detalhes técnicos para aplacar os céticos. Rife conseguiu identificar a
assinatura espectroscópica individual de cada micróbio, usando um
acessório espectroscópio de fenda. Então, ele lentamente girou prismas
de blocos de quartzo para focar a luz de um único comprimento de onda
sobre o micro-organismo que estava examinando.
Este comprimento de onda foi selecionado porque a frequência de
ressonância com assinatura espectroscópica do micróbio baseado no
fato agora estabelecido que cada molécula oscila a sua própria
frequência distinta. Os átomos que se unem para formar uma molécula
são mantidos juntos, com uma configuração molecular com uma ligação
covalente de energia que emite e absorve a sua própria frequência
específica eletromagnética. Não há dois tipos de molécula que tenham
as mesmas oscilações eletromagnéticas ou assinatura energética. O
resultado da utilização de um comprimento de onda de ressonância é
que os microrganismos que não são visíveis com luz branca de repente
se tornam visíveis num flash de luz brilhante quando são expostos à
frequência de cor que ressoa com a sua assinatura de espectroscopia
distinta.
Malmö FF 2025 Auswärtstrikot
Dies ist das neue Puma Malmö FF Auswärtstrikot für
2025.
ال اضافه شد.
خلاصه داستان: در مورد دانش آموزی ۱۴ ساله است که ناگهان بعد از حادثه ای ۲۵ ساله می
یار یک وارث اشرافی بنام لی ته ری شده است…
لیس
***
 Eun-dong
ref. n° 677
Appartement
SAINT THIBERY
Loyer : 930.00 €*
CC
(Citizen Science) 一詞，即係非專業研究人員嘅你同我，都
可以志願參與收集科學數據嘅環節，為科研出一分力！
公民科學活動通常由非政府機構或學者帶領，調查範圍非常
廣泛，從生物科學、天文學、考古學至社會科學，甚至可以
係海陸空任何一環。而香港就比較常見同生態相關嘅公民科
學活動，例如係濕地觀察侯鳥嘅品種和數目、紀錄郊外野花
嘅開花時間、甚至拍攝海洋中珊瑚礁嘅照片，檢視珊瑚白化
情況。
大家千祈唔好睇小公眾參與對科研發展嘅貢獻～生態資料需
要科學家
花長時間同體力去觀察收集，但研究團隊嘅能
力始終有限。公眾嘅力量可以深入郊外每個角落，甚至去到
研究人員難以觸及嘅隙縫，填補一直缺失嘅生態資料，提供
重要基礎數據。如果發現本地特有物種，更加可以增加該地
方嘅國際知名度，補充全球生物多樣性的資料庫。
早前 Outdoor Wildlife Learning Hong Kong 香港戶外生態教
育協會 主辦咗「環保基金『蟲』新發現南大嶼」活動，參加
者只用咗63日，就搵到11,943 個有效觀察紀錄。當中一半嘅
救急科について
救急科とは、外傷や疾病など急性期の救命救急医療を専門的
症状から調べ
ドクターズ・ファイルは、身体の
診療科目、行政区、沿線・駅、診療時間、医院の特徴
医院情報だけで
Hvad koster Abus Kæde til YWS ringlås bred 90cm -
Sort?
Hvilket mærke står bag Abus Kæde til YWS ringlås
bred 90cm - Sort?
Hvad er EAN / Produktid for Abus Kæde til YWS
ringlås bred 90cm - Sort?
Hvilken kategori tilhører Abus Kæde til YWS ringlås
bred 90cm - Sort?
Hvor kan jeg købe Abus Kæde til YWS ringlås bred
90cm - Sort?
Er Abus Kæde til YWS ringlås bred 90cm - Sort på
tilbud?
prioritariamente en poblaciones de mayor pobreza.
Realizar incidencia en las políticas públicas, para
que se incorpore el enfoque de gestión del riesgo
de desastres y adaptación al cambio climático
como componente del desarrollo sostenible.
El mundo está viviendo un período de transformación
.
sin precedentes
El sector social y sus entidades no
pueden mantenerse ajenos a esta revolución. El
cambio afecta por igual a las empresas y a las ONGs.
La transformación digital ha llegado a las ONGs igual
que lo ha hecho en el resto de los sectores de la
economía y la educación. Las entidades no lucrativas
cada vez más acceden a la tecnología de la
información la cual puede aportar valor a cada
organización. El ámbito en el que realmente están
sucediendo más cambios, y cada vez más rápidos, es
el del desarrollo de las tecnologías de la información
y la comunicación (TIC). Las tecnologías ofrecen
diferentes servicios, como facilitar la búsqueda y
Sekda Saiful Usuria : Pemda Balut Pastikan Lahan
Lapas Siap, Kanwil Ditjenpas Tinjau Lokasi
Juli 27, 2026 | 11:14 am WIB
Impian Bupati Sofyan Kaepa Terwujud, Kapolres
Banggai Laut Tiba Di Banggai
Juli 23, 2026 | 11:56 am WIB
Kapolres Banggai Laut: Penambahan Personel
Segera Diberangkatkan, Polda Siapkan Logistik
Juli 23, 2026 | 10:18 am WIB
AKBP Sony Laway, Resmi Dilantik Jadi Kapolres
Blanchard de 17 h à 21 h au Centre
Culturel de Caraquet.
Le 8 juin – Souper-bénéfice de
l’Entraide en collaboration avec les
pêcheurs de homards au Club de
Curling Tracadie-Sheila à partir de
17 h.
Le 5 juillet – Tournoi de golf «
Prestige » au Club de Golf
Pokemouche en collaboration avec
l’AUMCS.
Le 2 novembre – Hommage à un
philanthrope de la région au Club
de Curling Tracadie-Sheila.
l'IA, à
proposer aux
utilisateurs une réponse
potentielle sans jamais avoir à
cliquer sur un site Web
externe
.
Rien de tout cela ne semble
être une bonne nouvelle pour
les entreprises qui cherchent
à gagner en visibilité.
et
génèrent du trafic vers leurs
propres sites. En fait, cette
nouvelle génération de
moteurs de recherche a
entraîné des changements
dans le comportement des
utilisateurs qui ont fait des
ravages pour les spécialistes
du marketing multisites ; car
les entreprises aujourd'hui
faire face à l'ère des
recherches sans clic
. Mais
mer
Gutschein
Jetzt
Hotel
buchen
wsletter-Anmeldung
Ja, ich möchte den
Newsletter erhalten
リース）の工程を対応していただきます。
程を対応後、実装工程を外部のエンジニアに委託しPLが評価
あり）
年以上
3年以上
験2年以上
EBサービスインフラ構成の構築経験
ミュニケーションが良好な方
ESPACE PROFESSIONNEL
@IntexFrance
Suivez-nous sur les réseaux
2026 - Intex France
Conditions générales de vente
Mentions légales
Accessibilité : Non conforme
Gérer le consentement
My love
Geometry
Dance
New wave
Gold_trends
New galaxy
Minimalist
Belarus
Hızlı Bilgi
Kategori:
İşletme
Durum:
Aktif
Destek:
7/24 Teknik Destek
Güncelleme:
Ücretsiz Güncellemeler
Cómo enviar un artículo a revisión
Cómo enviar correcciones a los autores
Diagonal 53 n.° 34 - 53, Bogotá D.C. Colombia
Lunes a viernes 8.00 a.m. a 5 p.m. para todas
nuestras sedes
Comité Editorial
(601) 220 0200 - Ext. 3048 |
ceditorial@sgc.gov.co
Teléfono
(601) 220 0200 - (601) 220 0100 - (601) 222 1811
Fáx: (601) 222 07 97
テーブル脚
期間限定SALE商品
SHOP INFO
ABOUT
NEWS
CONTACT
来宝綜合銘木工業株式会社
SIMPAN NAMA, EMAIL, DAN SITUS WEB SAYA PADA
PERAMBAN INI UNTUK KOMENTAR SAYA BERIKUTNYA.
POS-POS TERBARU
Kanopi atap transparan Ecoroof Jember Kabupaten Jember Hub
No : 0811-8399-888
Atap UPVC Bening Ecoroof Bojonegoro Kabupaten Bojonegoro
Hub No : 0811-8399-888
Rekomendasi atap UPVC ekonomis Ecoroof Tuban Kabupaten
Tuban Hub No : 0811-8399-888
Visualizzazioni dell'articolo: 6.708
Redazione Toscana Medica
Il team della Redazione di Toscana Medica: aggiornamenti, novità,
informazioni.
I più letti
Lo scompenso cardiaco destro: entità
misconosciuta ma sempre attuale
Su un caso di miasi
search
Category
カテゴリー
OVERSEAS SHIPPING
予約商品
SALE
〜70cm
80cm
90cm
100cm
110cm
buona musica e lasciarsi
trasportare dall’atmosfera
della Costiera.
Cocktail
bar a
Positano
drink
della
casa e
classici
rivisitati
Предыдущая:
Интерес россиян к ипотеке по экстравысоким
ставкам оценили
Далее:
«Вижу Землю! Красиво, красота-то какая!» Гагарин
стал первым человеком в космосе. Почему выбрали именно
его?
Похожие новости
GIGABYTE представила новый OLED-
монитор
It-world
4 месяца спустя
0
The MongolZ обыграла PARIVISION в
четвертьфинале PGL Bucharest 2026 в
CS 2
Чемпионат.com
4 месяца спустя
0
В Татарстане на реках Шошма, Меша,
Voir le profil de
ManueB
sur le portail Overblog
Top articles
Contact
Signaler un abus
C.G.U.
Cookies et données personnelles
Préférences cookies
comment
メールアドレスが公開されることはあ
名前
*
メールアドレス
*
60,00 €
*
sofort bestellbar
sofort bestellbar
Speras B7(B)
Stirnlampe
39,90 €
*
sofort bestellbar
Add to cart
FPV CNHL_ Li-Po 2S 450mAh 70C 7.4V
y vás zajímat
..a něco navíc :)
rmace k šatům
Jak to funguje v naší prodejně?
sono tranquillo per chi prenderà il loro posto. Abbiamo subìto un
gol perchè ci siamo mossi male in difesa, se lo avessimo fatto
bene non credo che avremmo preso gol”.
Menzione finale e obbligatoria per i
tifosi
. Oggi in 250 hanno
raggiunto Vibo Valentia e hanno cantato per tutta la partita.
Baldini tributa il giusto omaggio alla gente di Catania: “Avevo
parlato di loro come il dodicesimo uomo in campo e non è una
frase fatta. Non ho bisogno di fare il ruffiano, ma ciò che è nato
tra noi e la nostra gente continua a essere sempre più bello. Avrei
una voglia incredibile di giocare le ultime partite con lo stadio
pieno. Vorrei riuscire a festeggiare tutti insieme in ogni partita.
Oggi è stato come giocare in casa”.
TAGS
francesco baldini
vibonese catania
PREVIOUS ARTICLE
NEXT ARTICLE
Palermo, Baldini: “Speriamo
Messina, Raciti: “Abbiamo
--
**How to complete this task:**
Please reproduce, with no changes, the data from its first line up to and including the line with "de blocos de".

**Answer for the task:**
detalhes técnicos para aplacar os céticos. Rife conseguiu identificar a
assinatura espectroscópica individual de cada micróbio, usando um
acessório espectroscópio de fenda. Então, ele lentamente girou prismas
de blocos de quartzo para focar a luz de um único comprimento de onda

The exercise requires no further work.